• [INFORMATION SUPPLIED]
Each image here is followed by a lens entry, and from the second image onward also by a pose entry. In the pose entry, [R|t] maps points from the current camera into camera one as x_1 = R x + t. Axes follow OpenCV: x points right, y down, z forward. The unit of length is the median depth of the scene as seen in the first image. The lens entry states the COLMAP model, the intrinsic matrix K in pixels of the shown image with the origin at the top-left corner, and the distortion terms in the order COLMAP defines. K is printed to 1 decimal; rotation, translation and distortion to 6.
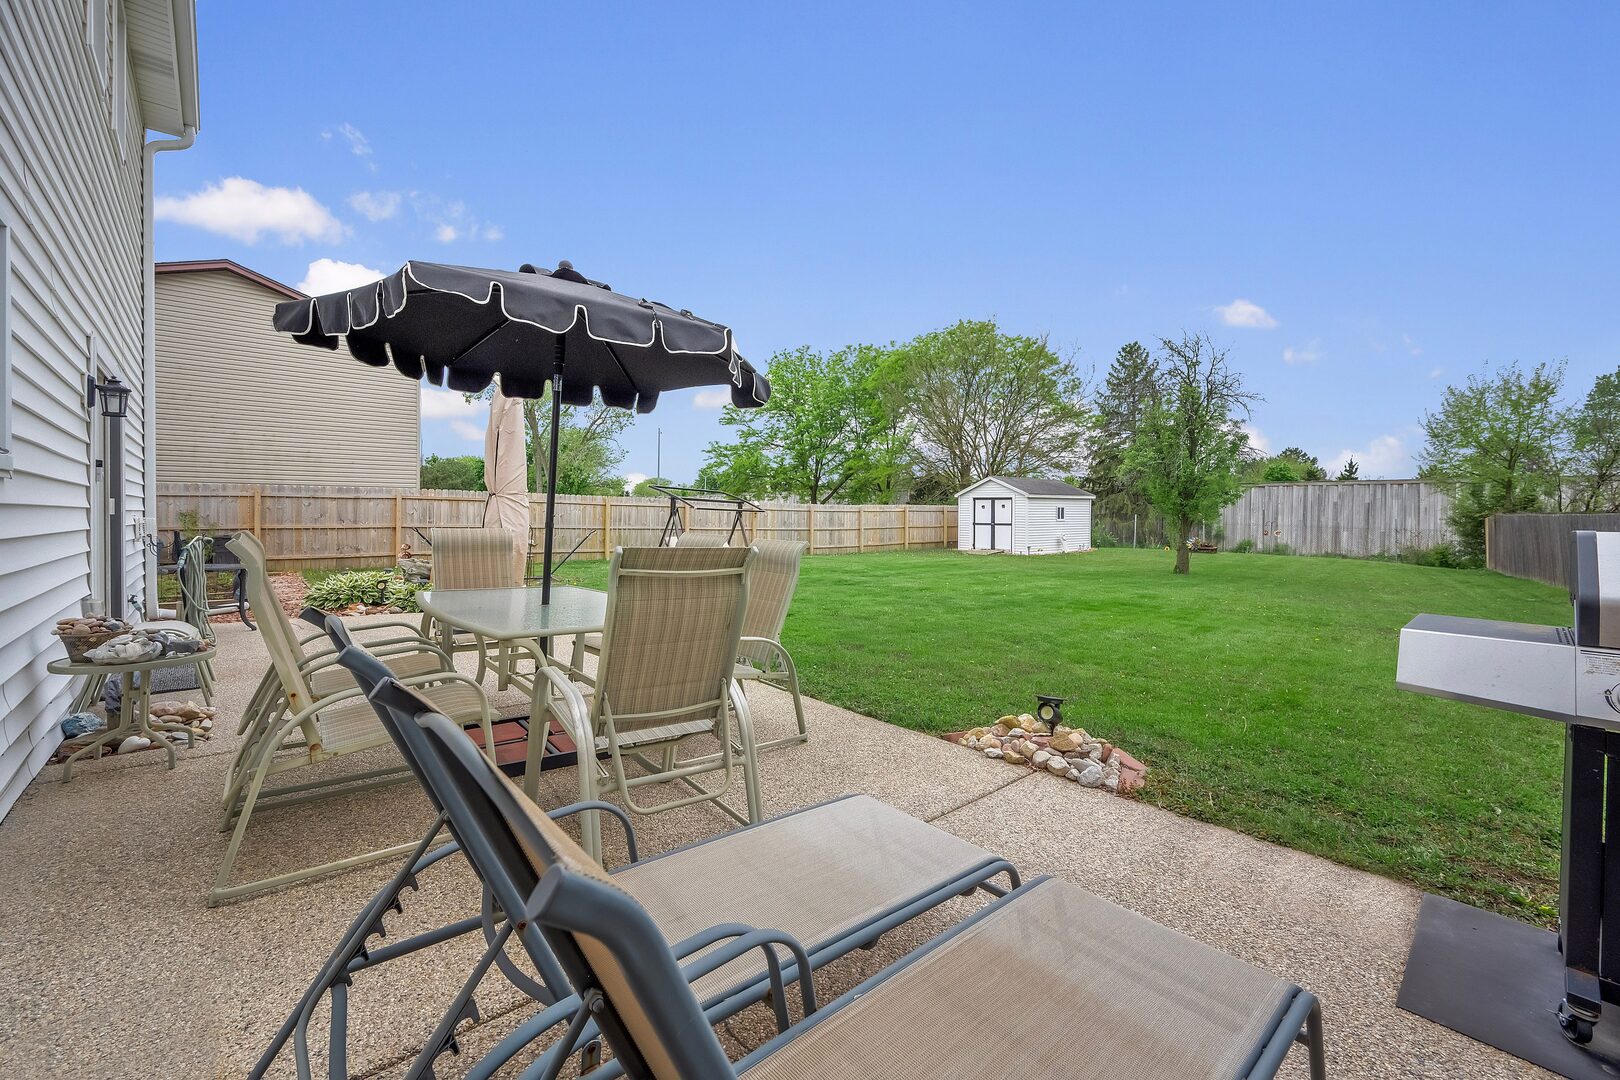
lens RADIAL K [[653.9, 0, 802.3], [0, 653.9, 531.6], [0, 0, 1]] dist [-0.000118, 0.000180]
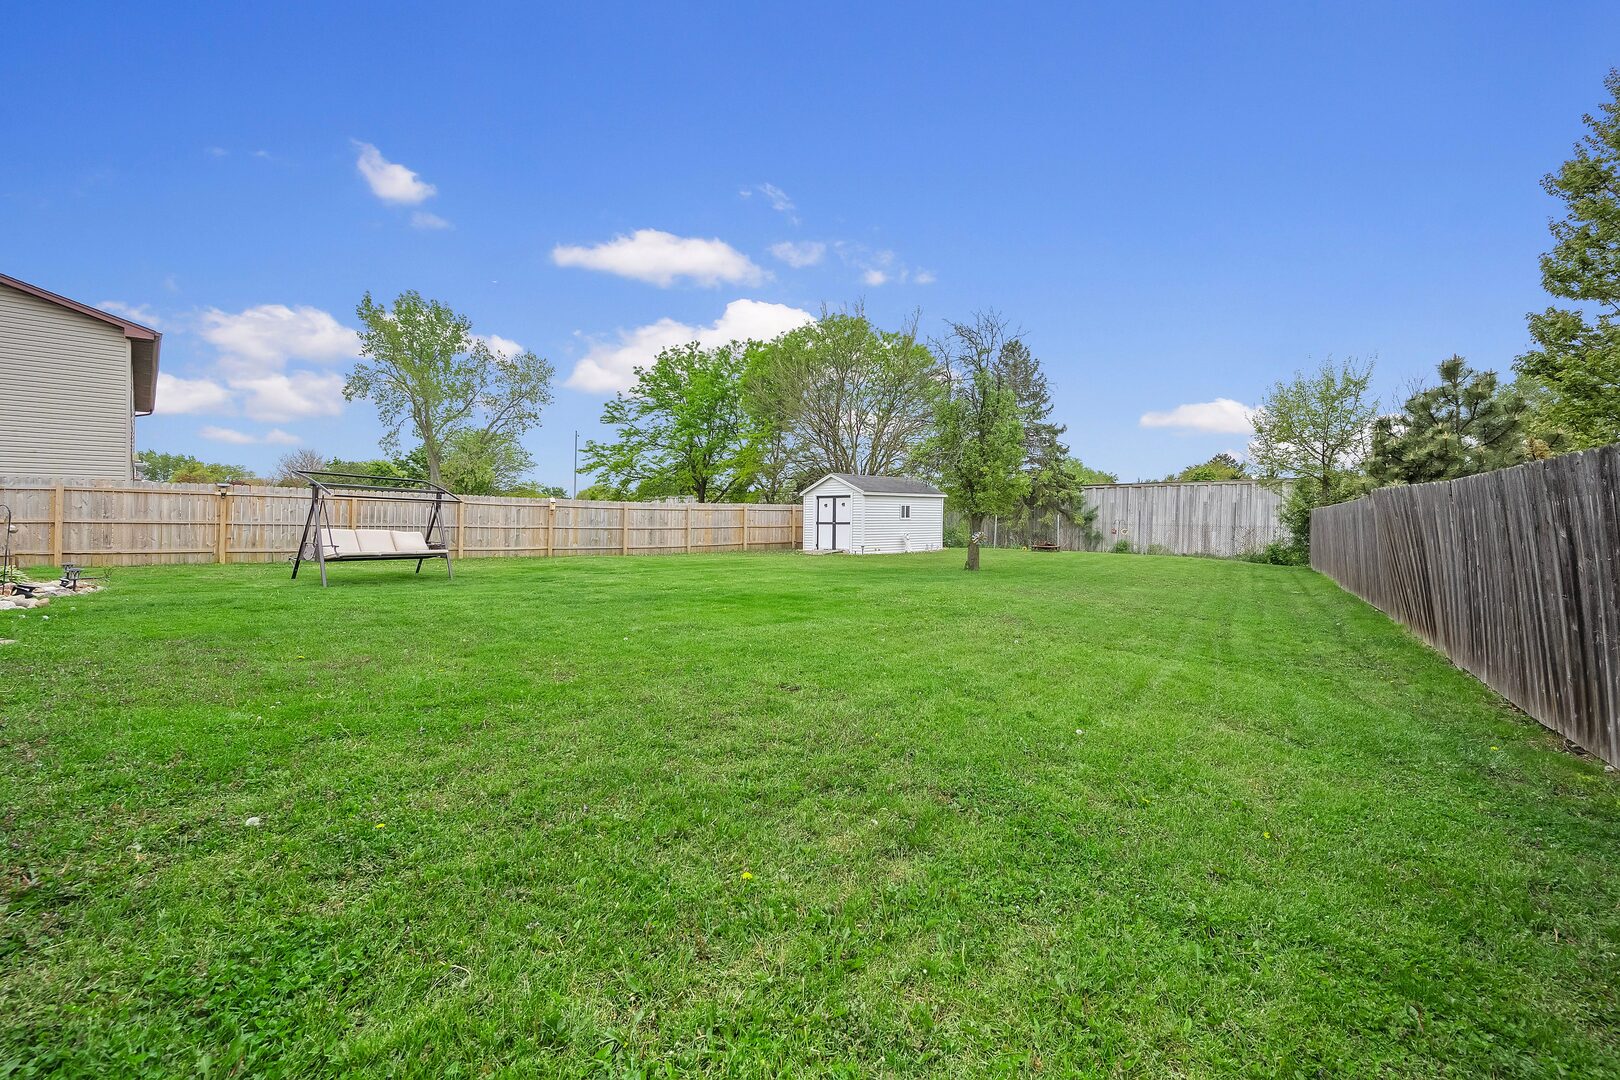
lens RADIAL K [[653.9, 0, 820.7], [0, 653.9, 548.5], [0, 0, 1]] dist [-0.000118, 0.000180]
pose [[0.998288, -0.005976, 0.058189, 0.207467], [0.005295, 0.999916, 0.011848, 0.013647], [-0.058255, -0.011520, 0.998235, 0.042256]]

• [YOUR ASSIGNMENT] An exact, word-for-word version of the material is required, free of pictures.

• [RESPONSE TO THE TASK]
Each image here is followed by a lens entry, and from the second image onward also by a pose entry. In the pose entry, [R|t] maps points from the current camera into camera one as x_1 = R x + t. Axes follow OpenCV: x points right, y down, z forward. The unit of length is the median depth of the scene as seen in the first image. The lens entry states the COLMAP model, the intrinsic matrix K in pixels of the shown image with the origin at the top-left corner, and the distortion terms in the order COLMAP defines. K is printed to 1 decimal; rotation, translation and distortion to 6.
lens RADIAL K [[653.9, 0, 802.3], [0, 653.9, 531.6], [0, 0, 1]] dist [-0.000118, 0.000180]
lens RADIAL K [[653.9, 0, 820.7], [0, 653.9, 548.5], [0, 0, 1]] dist [-0.000118, 0.000180]
pose [[0.998288, -0.005976, 0.058189, 0.207467], [0.005295, 0.999916, 0.011848, 0.013647], [-0.058255, -0.011520, 0.998235, 0.042256]]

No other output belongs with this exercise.